■ POR HACER:
(1) Responde estas preguntas a partir del texto sobre el ensayo de Attali:
(a) ¿En qué año se publicó el ensayo?
(b) ¿Cómo se llama el ensayo en francés?
(c) Según el texto, ¿de qué son alegorías las palabras?
(2) Prosigue el texto sobre el ensayo de Attali y la industria de la información a partir de su última oración.

En su ensayo Milenio, el escritor Jacques Attali divide al mundo en dos épocas, según los instrumentos que se utilizan. Dice que antes, probablemente hasta ahora, aunque cada vez menos, estos instrumentos estaban fundamentados en la manipulación de la energía, ``no en la de la información que caracterizará los tiempos venideros''. Este ensayo, que en francés se llama Líneas de horizonte, fue publicado en 1990; nueve años después no es difícil advertir que, efectivamente, el mundo se mueve al ritmo, cuando no al antojo, de los que manipulan la información.
La idea de Attali es desde luego más amplia, cuando escribe información se refiere al registro de los sucesos que afectan a una persona, desde la guerra en Kosovo hasta la presión arterial o los reflujos de su hígado; todo puesto en una pantalla que traerá amarrada en la muñeca o a un lado del ojo izquierdo o implantada como chip en algún territorio fincable del cerebro.
En esta idea amplia de Attali, cabe completa la industria de la información, ese negocio muy rentable que da empleo a millones de personas y que tiene que generar permanentemente noticias, aunque no las haya. La descripción verbal de un suceso es la versión inexacta de éste, porque están de por medio las palabras y, como se sabe, éstas son nada más alegorías de las cosas que nombran. Esta es una distorsión a la que está sujeta cualquier puesta verbal de los hechos; la noticia, que es también una puesta verbal, está además jalonada por los intereses, las deudas, los caprichos, las pulsiones y las obsesiones de quien la dice o la escribe. Dejemos de lado a quien la escribe, porque no cuenta con ese factor de inmediatez que tienen los que hablan por radio o televisión; ignoremos momentáneamente al radio que nunca tendrá los niveles de audiencia ni de impunidad que tienen las cabezas parlantes que lanzan noticias desde la pantalla.

■ CONTENIDO DEL CONJUNTO:
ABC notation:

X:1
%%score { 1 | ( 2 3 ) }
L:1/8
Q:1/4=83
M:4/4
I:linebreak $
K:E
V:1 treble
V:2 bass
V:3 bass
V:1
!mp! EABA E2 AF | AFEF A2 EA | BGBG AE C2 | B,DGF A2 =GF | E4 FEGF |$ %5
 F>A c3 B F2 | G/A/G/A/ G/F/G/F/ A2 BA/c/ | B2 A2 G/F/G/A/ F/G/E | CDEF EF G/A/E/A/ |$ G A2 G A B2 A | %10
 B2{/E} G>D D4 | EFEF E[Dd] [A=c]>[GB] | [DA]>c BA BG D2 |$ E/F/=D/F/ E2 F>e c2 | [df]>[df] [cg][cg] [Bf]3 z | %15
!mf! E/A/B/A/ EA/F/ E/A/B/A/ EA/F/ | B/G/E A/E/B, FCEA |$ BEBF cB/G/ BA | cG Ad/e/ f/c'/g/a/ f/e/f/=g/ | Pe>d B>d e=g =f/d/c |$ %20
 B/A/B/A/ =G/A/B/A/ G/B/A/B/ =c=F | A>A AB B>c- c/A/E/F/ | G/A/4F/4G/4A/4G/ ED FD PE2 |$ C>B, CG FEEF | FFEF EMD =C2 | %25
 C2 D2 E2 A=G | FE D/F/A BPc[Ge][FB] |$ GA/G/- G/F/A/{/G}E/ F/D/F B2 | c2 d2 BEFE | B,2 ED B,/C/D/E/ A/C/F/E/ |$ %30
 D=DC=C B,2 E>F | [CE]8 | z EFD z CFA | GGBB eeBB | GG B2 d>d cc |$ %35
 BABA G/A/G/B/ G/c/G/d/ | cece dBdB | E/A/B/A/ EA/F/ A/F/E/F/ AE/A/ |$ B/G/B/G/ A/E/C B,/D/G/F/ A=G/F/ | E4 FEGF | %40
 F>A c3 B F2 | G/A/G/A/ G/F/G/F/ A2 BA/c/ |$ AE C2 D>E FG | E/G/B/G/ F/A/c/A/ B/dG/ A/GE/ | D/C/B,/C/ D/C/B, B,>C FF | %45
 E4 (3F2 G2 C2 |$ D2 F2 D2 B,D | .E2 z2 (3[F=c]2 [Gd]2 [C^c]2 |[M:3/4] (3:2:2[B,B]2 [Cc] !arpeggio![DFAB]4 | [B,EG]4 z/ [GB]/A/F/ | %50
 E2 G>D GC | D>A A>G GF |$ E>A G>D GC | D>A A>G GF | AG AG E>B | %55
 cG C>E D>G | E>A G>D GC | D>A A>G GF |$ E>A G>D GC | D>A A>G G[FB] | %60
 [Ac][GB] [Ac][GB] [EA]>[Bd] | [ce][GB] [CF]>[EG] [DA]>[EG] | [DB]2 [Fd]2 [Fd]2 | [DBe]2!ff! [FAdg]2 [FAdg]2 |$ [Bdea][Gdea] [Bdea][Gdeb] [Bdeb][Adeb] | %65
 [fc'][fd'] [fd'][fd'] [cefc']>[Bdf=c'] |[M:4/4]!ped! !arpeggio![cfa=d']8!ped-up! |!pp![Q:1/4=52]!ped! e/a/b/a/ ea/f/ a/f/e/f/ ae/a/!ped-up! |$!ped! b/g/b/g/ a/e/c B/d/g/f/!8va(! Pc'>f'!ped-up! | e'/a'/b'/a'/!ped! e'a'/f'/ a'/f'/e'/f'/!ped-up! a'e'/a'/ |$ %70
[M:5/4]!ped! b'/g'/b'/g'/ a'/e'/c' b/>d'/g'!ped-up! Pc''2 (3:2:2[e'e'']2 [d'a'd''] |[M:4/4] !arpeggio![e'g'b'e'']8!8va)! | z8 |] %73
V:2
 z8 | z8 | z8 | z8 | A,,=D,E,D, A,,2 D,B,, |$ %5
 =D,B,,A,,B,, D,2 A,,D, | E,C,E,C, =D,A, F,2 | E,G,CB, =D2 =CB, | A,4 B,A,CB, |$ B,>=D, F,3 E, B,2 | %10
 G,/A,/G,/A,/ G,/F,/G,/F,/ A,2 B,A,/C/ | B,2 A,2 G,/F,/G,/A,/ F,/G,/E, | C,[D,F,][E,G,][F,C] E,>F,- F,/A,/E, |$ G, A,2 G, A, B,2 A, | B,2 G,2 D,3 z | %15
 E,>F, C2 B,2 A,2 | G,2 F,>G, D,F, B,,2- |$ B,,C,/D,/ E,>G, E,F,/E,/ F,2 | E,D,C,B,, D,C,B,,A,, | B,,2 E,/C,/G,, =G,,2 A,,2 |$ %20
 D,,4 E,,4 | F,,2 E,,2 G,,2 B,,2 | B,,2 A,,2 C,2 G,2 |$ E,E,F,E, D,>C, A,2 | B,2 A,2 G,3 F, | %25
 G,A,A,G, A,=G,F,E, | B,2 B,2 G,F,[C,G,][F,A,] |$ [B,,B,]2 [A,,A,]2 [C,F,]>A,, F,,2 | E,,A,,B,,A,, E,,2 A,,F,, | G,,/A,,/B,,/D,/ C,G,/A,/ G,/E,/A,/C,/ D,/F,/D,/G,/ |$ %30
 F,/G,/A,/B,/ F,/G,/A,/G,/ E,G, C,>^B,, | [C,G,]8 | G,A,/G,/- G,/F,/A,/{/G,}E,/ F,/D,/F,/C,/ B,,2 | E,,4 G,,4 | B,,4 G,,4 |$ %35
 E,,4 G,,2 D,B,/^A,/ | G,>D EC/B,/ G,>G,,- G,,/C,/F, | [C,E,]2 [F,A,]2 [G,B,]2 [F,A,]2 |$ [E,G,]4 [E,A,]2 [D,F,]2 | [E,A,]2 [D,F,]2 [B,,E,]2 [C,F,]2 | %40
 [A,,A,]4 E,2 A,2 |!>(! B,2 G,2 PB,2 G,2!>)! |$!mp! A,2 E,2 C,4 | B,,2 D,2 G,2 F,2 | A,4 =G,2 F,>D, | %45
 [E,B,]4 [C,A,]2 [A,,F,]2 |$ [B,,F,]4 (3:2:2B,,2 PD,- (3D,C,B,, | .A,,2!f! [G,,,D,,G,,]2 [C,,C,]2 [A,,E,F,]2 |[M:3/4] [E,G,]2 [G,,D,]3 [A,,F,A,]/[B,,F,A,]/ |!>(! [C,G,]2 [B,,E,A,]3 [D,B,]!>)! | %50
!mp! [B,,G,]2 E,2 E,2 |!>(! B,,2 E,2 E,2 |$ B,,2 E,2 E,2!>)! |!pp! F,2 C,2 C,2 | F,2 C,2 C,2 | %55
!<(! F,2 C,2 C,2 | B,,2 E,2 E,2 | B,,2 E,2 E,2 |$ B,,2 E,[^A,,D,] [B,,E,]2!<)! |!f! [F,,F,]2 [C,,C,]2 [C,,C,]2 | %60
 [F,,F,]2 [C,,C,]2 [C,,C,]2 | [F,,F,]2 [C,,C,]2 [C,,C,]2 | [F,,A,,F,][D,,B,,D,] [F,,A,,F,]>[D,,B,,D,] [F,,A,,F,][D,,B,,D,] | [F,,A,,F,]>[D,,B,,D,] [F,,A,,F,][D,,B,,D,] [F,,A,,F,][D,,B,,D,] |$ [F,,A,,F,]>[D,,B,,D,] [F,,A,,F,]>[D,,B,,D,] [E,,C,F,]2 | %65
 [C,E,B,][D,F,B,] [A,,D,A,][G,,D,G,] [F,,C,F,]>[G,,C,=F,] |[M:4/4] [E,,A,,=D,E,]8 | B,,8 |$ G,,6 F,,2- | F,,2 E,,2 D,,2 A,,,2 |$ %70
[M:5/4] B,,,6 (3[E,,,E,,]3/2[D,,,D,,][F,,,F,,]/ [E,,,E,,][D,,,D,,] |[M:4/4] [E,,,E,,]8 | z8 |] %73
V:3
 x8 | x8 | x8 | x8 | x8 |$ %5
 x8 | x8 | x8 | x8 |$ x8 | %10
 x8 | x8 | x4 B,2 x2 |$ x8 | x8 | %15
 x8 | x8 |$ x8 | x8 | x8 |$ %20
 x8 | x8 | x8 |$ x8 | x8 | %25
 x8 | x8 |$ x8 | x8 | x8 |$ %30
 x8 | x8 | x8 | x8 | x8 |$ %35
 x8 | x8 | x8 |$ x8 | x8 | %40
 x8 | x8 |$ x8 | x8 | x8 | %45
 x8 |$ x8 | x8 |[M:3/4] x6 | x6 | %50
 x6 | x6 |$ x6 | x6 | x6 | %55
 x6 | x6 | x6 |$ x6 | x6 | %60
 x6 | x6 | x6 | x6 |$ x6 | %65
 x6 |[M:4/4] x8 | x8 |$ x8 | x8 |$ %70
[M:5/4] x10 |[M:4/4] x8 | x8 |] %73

■ RESPUESTAS EN ORDEN:
(1)
(a) En 1990.
(b) Líneas de horizonte.
(c) De las cosas que nombran.

(2)
El poder de los que manipulan la información se convirtió el pasado lunes en asunto espeluznante. La noticia de la muerte de Paco Stanley, para quien la oyó una sola vez y evitó el aderezo ideológico de los comunicadores, era un caso clarísimo de ajuste de cuentas; bastaba haber visto un par de películas de Robert de Niro en su papel de mafioso para llegar a esa conclusión.
Los que se quedaron expuestos al aderezo, esa suerte de ``dip'' que lo enturbia todo empezaron, a los pocos minutos, a condenar la (siempre condenable) inseguridad que existe en la ciudad de México, cuando el asunto era, a todas luces, un conflicto previamente establecido entre dos personas o bandos que pudo ocurrir, ¿por qué no?, en Lagos de Moreno, Jalisco, o en Uruapan, Michoacán. Pero esto no era importante, los comunicadores iban ya tras la santificación de Stanley, sin reparar, porque ya se habían ocupado de digerir bien su recuento oblicuo de los hechos, en que aquel que muere de esa manera terrible tiene, de entrada, cola que le pisen; basta haber visto esas dos películas de De Niro para llegar a esta otra conclusión. Y la noticia siguió creciendo, los comunicadores, en un acto inolvidable de poder, deshicieron la programación de sus canales para llenarla con la noticia del día, que para esas alturas ya había alcanzado un nivel informativo escalofriante: la noticia de la víctima era mucho más importante que la víctima.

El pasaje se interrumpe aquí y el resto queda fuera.